*REQUIRED ACTIONS*
**A)** Answer these from the Bumi boardroom report:
(i) What combined share of Bumi's voting shares do the Bakrie Group and Samin Tan hold?
(ii) Roughly how much of Bumi does Rothschild own?
(iii) After what date does the Bakrie acknowledgment say Rothschild will stay on?
**B)** Extend the Bumi boardroom report with a few more paragraphs that follow on from its final sentence.

*SUPPLIED PASSAGE*
————

LONDON, Feb 20 – Indonesian group Bakrie, a key shareholder in coal miner Bumi Plc, said today it expected financier Nat Rothschild would remain on the board after a March meeting at which he was expected to be removed from his role as co-chairman.
The Bakrie Group and partner investor Samin Tan (picture), who together hold 29.9 per cent of Bumi’s voting shares, last week withdrew a request for a shareholder vote to remove co-chairman Rothschild and other directors, though they would still pursue planned changes in the boardroom.
It was not immediately clear if Rothschild, who owns almost 12 per cent of Bumi, would remain on the board if voted out of the co-chairman position by his Indonesian partners, though he has been expected to stay on in some capacity.
The Bakrie acknowledgement that Rothschild will stay on after March 26 was a sign the two sides have agreed to tone down their public recriminations, after the latest row this month renewed worries over corporate governance at Bumi.

————

Chart understanding data:
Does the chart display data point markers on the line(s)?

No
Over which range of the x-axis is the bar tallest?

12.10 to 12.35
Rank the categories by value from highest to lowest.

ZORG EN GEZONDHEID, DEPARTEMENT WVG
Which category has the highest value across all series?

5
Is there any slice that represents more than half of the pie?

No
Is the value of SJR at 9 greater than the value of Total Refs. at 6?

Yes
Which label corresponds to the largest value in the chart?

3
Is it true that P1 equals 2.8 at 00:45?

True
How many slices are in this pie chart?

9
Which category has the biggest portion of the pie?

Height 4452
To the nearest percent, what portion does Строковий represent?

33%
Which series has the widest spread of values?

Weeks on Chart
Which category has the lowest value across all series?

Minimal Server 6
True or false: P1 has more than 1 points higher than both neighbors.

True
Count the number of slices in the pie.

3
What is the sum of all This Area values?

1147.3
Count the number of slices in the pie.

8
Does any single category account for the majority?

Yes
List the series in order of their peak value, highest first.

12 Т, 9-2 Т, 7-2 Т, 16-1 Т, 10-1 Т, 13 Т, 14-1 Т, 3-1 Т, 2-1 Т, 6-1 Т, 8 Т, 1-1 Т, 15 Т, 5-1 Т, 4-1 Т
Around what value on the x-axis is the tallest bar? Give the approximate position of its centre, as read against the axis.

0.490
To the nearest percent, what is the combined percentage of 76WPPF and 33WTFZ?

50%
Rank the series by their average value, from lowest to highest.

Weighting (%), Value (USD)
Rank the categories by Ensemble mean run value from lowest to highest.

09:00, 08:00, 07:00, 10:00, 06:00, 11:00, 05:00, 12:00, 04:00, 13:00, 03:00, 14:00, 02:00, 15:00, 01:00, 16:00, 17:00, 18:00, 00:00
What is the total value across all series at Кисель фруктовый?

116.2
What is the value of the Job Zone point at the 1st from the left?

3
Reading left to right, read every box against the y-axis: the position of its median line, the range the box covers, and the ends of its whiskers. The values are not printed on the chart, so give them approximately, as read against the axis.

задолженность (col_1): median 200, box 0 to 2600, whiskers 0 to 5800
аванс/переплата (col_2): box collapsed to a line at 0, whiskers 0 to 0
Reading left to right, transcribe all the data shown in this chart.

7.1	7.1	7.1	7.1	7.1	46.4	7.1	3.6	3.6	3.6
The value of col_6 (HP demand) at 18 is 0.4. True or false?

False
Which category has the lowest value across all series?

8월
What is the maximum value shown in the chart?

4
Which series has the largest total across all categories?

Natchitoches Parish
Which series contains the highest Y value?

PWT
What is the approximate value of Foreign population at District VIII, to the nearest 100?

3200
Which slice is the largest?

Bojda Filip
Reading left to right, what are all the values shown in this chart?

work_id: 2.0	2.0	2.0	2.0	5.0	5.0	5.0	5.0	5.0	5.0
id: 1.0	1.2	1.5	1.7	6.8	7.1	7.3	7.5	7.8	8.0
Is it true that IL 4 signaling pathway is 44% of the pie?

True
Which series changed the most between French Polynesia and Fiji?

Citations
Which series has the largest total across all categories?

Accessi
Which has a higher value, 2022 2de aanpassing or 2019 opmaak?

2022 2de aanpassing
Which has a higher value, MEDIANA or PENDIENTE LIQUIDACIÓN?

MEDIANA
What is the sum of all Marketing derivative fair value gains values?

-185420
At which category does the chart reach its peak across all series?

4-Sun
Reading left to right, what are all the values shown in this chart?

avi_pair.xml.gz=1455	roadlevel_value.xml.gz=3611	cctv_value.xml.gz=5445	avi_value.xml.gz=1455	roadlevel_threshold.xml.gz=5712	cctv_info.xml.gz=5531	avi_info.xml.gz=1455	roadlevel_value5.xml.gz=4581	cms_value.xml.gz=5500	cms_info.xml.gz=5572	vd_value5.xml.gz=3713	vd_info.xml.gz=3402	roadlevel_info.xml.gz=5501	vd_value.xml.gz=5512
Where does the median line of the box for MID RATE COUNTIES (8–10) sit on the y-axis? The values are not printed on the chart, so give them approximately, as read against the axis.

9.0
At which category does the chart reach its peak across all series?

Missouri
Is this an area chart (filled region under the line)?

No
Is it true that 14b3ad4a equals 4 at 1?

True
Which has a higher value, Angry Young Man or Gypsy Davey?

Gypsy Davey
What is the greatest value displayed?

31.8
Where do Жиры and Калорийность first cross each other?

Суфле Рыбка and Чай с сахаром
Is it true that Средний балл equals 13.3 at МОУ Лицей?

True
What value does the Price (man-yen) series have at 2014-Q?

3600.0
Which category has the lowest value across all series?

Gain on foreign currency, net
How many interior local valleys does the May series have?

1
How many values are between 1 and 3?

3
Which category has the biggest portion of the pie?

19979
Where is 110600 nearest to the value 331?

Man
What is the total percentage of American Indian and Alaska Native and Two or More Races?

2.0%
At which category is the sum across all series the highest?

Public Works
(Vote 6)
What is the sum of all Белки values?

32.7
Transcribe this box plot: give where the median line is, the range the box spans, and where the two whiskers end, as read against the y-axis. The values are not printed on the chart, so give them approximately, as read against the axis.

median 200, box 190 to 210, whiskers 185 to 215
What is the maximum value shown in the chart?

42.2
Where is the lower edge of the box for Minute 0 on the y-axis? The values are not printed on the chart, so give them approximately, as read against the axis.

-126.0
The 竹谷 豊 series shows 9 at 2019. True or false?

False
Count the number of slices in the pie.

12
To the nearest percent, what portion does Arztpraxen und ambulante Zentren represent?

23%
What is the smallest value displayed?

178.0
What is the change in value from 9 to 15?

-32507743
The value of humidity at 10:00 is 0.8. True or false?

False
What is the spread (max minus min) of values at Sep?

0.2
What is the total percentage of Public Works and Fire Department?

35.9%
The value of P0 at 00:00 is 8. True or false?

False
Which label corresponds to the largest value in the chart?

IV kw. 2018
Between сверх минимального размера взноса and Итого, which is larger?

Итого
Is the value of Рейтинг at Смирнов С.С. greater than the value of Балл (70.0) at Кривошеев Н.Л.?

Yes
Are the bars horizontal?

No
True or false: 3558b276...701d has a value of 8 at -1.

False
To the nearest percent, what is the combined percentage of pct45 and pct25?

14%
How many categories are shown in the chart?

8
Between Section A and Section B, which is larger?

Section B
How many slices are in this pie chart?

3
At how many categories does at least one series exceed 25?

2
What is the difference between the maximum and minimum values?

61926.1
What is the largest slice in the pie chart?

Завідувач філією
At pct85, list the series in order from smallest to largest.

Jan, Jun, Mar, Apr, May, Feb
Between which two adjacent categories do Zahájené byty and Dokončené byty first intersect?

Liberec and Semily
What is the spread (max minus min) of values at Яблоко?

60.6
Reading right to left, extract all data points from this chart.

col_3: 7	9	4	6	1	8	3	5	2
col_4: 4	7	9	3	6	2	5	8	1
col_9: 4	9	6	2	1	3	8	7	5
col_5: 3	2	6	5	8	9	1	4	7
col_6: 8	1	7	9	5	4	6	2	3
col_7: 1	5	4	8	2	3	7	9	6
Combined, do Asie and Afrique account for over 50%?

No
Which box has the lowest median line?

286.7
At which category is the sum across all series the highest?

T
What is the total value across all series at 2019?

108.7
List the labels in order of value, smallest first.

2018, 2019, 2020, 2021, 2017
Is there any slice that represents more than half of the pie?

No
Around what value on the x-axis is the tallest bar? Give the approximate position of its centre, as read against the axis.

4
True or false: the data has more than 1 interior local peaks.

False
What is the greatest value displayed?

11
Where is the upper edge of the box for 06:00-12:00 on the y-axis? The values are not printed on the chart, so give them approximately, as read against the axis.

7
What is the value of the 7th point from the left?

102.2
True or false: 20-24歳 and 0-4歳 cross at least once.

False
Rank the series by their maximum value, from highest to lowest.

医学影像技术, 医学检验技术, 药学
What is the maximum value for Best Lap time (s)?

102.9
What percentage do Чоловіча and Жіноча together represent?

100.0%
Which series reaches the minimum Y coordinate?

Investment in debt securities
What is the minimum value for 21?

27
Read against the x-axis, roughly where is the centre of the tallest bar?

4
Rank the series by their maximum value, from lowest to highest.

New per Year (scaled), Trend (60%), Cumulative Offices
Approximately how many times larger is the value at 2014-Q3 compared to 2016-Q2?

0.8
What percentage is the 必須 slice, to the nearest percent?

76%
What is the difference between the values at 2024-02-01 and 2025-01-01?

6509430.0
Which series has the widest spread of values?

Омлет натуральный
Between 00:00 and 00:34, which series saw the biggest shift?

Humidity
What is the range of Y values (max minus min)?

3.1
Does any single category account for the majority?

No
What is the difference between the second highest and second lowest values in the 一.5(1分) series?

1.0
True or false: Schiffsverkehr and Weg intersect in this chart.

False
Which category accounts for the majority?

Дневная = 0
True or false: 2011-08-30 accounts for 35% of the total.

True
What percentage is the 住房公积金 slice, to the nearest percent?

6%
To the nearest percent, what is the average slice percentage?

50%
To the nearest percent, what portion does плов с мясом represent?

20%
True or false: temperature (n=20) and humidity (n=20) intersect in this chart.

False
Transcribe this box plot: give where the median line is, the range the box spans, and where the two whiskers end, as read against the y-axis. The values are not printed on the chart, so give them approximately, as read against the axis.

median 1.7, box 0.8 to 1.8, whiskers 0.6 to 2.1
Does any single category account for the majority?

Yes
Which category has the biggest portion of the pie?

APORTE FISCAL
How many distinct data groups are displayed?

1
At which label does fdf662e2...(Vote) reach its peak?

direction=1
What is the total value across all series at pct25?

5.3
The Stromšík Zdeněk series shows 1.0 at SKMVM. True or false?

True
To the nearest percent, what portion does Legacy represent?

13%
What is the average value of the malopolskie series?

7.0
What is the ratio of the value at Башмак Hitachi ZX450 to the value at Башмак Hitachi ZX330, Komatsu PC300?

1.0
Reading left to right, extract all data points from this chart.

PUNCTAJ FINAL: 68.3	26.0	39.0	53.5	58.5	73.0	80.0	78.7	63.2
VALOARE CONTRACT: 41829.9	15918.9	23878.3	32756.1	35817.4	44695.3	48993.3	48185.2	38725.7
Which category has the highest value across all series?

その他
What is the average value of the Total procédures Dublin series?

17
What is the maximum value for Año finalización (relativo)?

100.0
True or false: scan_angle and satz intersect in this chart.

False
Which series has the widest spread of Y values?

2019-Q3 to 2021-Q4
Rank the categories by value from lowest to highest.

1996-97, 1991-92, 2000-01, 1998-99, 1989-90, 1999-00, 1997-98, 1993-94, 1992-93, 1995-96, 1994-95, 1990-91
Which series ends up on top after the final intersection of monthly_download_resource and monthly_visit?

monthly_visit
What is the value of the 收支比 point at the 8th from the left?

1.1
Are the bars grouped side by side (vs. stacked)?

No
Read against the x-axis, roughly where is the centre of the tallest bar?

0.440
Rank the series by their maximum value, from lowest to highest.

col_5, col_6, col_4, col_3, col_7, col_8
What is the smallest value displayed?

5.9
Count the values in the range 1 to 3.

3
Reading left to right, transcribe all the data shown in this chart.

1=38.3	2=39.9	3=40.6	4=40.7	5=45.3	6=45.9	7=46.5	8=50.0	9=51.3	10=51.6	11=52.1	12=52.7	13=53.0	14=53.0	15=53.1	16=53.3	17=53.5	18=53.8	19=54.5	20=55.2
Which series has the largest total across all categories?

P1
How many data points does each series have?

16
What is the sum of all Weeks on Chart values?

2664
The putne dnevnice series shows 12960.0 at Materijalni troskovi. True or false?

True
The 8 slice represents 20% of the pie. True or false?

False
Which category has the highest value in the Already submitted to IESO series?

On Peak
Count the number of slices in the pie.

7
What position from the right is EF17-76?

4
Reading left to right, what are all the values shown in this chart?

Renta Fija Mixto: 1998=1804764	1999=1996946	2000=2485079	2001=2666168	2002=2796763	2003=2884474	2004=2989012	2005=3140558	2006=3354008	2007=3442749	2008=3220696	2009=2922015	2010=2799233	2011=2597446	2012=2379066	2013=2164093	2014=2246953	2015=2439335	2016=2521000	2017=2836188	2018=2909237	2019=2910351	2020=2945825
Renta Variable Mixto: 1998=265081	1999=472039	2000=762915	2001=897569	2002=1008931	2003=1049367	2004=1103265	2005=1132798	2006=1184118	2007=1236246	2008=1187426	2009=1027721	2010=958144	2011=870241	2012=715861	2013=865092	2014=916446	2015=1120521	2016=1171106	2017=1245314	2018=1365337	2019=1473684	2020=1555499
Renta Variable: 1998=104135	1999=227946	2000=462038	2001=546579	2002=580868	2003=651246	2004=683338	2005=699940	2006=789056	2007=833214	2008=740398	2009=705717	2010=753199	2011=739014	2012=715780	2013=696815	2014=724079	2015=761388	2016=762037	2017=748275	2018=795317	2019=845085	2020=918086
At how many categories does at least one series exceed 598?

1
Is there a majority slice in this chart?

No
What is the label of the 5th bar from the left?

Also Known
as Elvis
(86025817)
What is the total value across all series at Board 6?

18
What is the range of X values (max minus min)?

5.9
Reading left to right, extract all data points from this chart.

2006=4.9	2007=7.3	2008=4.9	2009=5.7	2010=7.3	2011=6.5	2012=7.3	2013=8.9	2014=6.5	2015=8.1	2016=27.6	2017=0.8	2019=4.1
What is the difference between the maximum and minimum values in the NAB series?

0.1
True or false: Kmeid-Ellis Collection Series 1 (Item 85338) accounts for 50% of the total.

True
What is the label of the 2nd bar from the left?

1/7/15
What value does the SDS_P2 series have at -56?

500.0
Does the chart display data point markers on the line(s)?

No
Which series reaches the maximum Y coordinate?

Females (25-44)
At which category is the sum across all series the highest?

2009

————

*OUTPUTS FOR THE TASKS*
**A)**
(i) 29.9 per cent
(ii) Almost 12 per cent
(iii) March 26

**B)**
Such worries had helped send London-listed Bumi’s shares sharply lower. The stock was up 0.5 per cent at 752p by 1307 GMT, having bounced from a low of 727p set earlier this month.
“We are still getting what we want. It is just being approached in a different way. It is not about Nat. It is about a board 100 per cent focused on the asset,” a spokesman for the Bakrie Group said on Monday. “For us, it is important about how we are perceived. We want to be perceived correctly.”
He said Bakrie Group expected its planned nominations to the board – Samin Tan as chairman, Indra Bakrie as co-chairman, Nalinkant Rathod as chief executive and Scott Merrillees as finance director – would be accepted.
All directors will step down at the company’s annual shareholders’ meeting in June and will be considered for election or re-election.
Tensions between the two sides rose late last year as the Bakries believed Rothschild was trying to take over the firm on the cheap after it nearly defaulted on a US$1.3 billion (RM3.93 billion) loan, while Rothschild called for a “radical cleaning up” of the miner and its debts in a letter leaked to media in November.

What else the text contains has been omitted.